## Excerpt to read
/---

Mizell v. Passo
Decision Date | 19 March 1992 |
Docket Number | Docket No. 69766 |
Citation | 590 N.E.2d 449,168 Ill.Dec. 812,147 Ill.2d 420 |
Parties | , 168 Ill.Dec. 812 Dennis R. MIZELL, Appellant, v. Thomas C. PASSO, M.D., Appellee. |
Court | Illinois Supreme Court |
James A. Martinkus, Erwin, Martinkus, Cole & Ansel, Champaign, for appellant.
Richard F. Record, Jr., and Richard C. Hayden, Craig & Craig, Mattoon, Todd M. Tennant, and Mark D. Henss, Dobbins, Fraker, Tennant, Joy & Perlstein, Champaign, for appellee.
On May 27, 1988, plaintiff, Dennis R. Mizell, filed a healing art malpractice action in the circuit court of Vermilion County against defendant, Thomas C. Passo, M.D. Attached to the complaint was an affidavit of plaintiff's attorney stating that plaintiff had been unable to obtain the written report of a reviewing health professional as required by section 2-622(a)(1) of the Code of Civil Procedure (the Code) (Ill.Rev.Stat.1987, ch. 110, par. 2-622(a)(1)).
On July 11, 1988, plaintiff filed a motion to waive the section 2-622 requirement. In his motion, plaintiff requested that the court relieve him from complying with section 2-622 or, in the alternative, allow him to procure the required affidavit within 90 days of the date of denial of the motion. At the same time, plaintiff sent a notice of hearing for August 19, 1988, and a notice of deposition of defendant to take place on August 24, 1988.
On August 15, 1988, defendant filed a motion for protective order, requesting that the court stay discovery until plaintiff complied with section 2-622. Defendant also sent a notice of hearing for August 19, 1988. On August 18, 1988, defendant filed a response to plaintiff's motion to waive section 2-622, maintaining that the affidavit and report requirements of section 2-622 are mandatory and cannot be waived.
On August 19, 1988, the parties appeared at the hearing as scheduled. The docket entry made at that time indicates that the court denied plaintiff's motion to waive section 2-622, but allowed an additional 90 days to procure the report. The court also entered an order staying discovery until plaintiff filed the report.
On November 18, 1988, plaintiff filed a motion for continuance to obtain a written report to attach to the affidavit demonstrating that plaintiff's attorney had consulted with a reviewing health professional about plaintiff's case. Plaintiff, however, did not request a hearing on the motion at that time.
On February 15, 1989, defendant filed a motion for judgment and sent a notice of hearing on that motion, showing that a hearing was scheduled on February 22, 1989. In that motion, defendant prayed for relief based on plaintiff's failure to comply with section 2-622. A revised notice of hearing on the motion was sent by defendant, rescheduling the hearing on defendant's motion for March 14, 1989.
On March 10, 1989, plaintiff sent a notice of hearing for March 14, 1989, on plaintiff's motion for a continuance to obtain a written report to attach to the affidavit.
On March 14, 1989, plaintiff's attorney filed a second affidavit in which he stated that he had spoken with a reviewing health professional who was willing and able to provide a written report. Also on March 14, plaintiff filed a written motion for voluntary dismissal pursuant to section 2-1009 of the Code (Ill.Rev.Stat.1987, ch. 110, par. 2-1009).

\---

(Items listed in a dataset)
/---

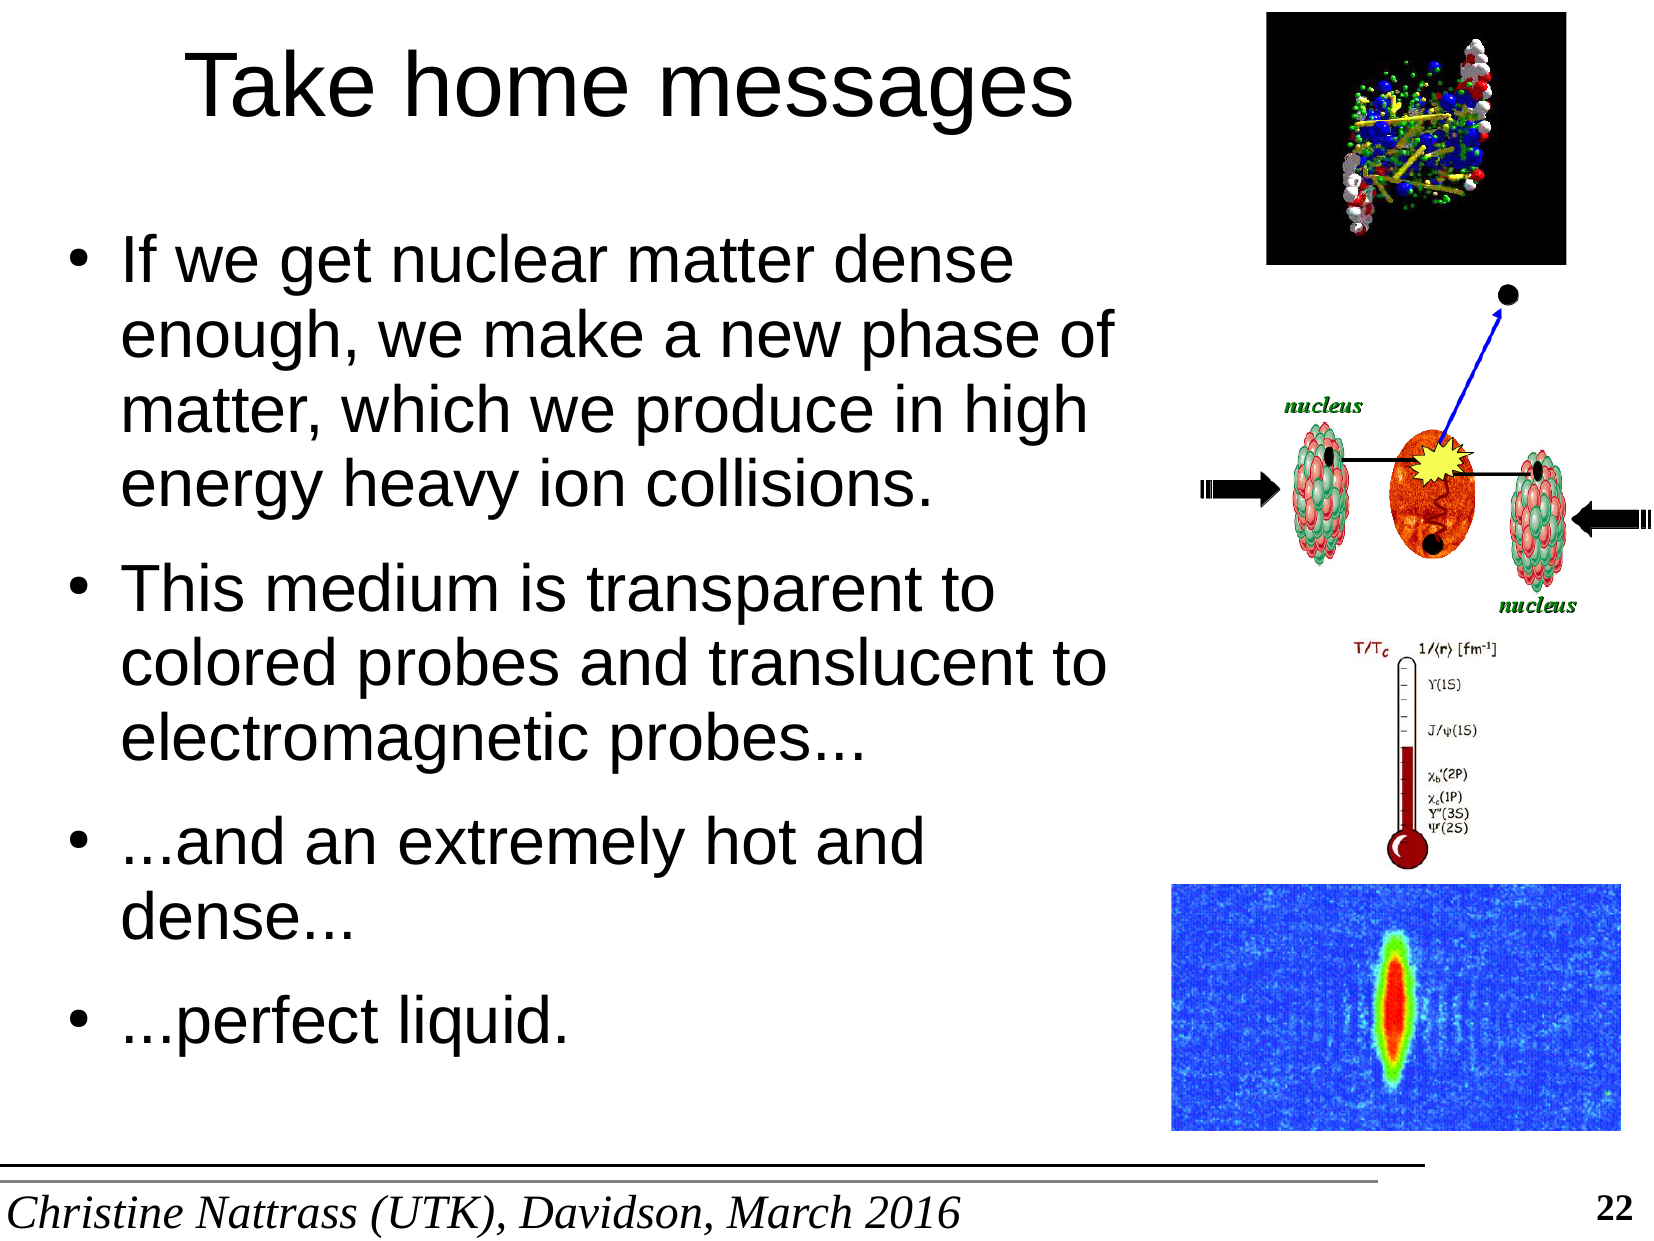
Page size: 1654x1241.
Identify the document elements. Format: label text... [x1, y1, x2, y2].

title Take home messages [15, 19, 1246, 151]
picture [1266, 12, 1567, 265]
picture [1200, 284, 1651, 637]
list If we get nuclear matter dense enough, we make a new phase of matter, which we produce in high energy heavy ion collisions. This medium is transparent to colored probes and translucent to electromagnetic probes... ...and an extremely hot and dense... ...perfect liquid. [49, 221, 1156, 1126]
text_box [1170, 885, 1621, 1132]
picture [1350, 638, 1501, 871]
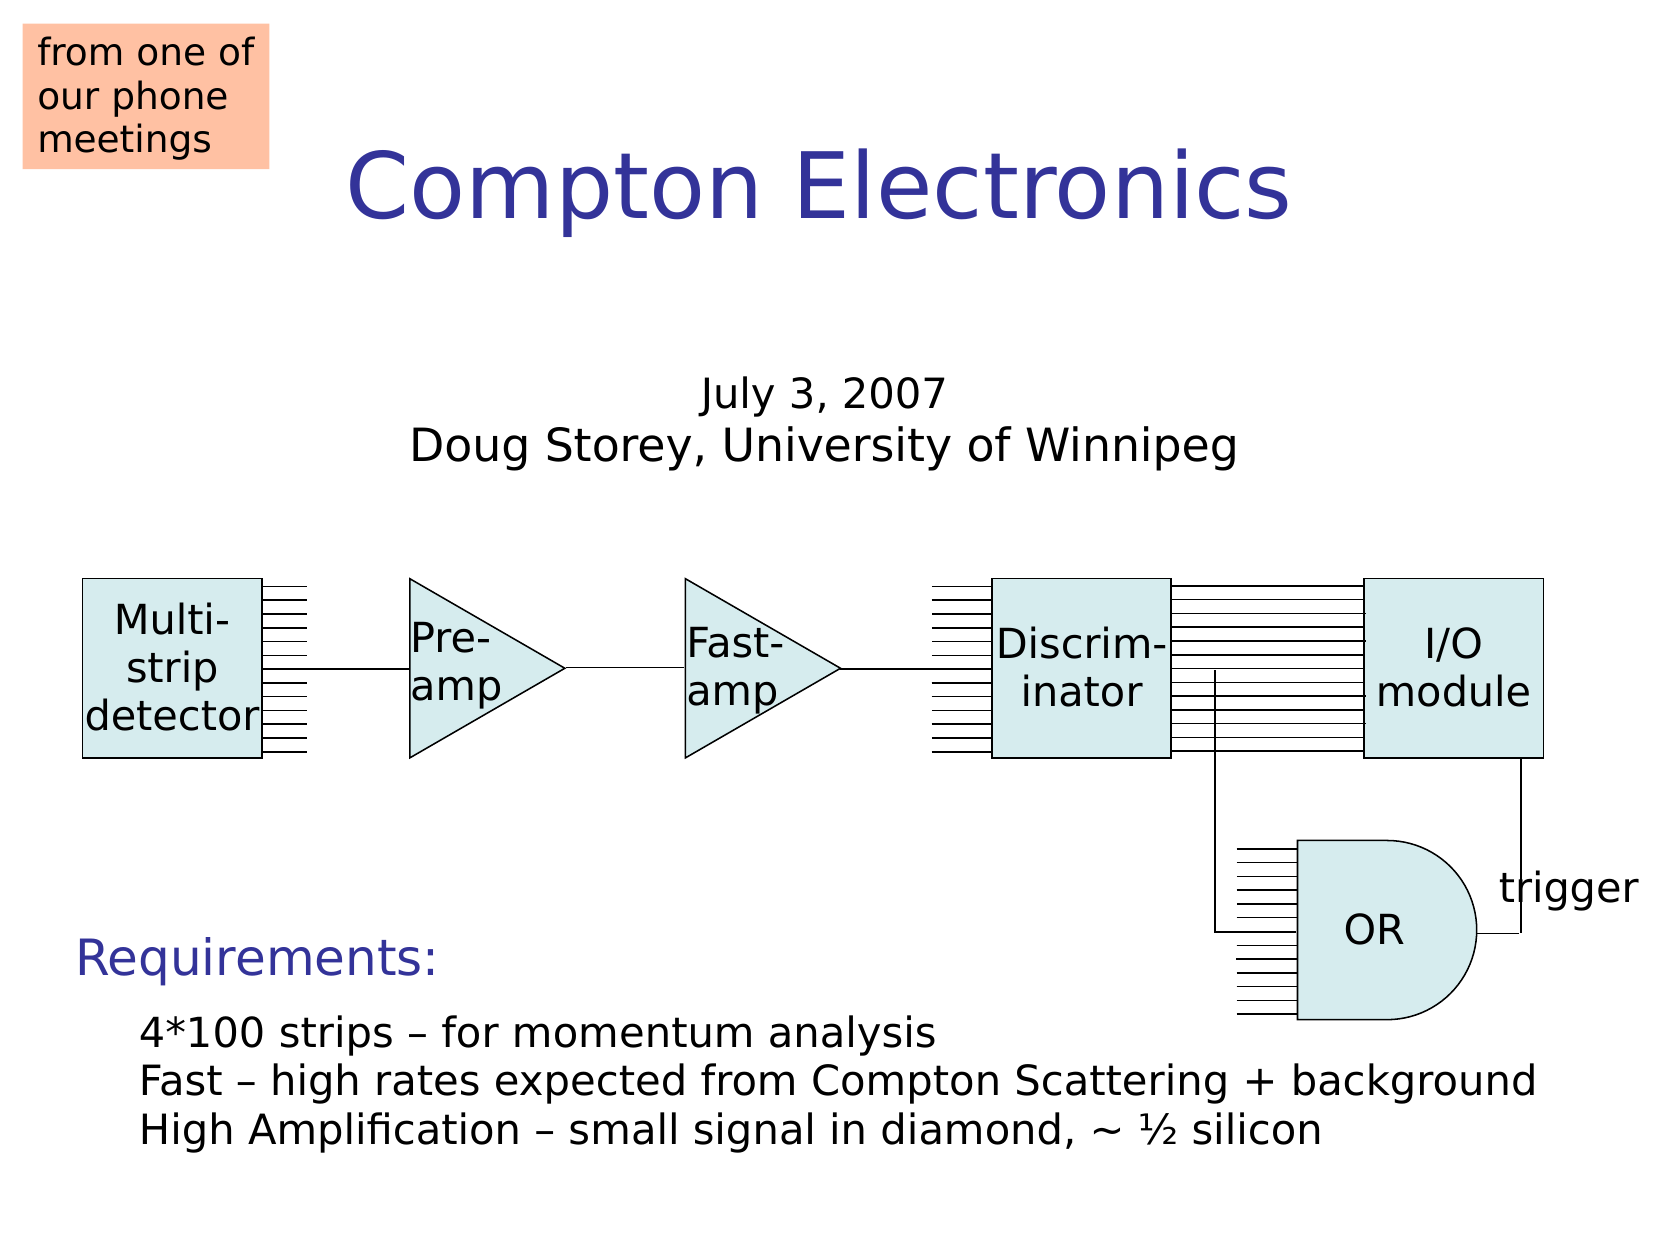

\---

## The tasks
**a)** Rewrite the listing as a JSON list of strings with one string per line, skipping blank lines, and leave the pictures out of your answer.
**b)** Extend the court opinion in Mizell v. Passo from the point where it stops.
The court opinion and the listing were taken from unrelated sources.

## Answers to the exercises
**a)**
[
  "Page size: 1654x1241.",
  "Identify the document elements. Format: label text... [x1, y1, x2, y2].",
  "title Take home messages [15, 19, 1246, 151]",
  "picture [1266, 12, 1567, 265]",
  "picture [1200, 284, 1651, 637]",
  "list If we get nuclear matter dense enough, we make a new phase of matter, which we produce in high energy heavy ion collisions. This medium is transparent to colored probes and translucent to electromagnetic probes... ...and an extremely hot and dense... ...perfect liquid. [49, 221, 1156, 1126]",
  "text_box [1170, 885, 1621, 1132]",
  "picture [1350, 638, 1501, 871]"
]

**b)**
At the March 14, 1989, hearing, the court initially stated that the hearing concerned defendant's motion for judgment. Plaintiff then called to the court's attention the notice for hearing on the motion for a continuance to obtain a written report to attach to the affidavit, and asked that this motion be heard first. Defendant objected to hearing plaintiff's motion, citing Rule IV of the Uniform Rules of Practice Governing Civil Cases of the Fifth Judicial Circuit of Illinois (Rules of Practice of the Circuit Court, Fifth Judicial Circuit, Rule IV, at 7-9 (1977)) (Rule IV). Defendant argued that plaintiff violated Rule IV by failing to give defendant sufficient notice of the hearing and by failing to call the motion for a hearing within 90 days of its being filed. Plaintiff responded to this objection by stating that if the court did not elect to hear his motion for a continuance, he would ask the court to hear his motion for voluntary dismissal pursuant to section 2-1009 of the Code.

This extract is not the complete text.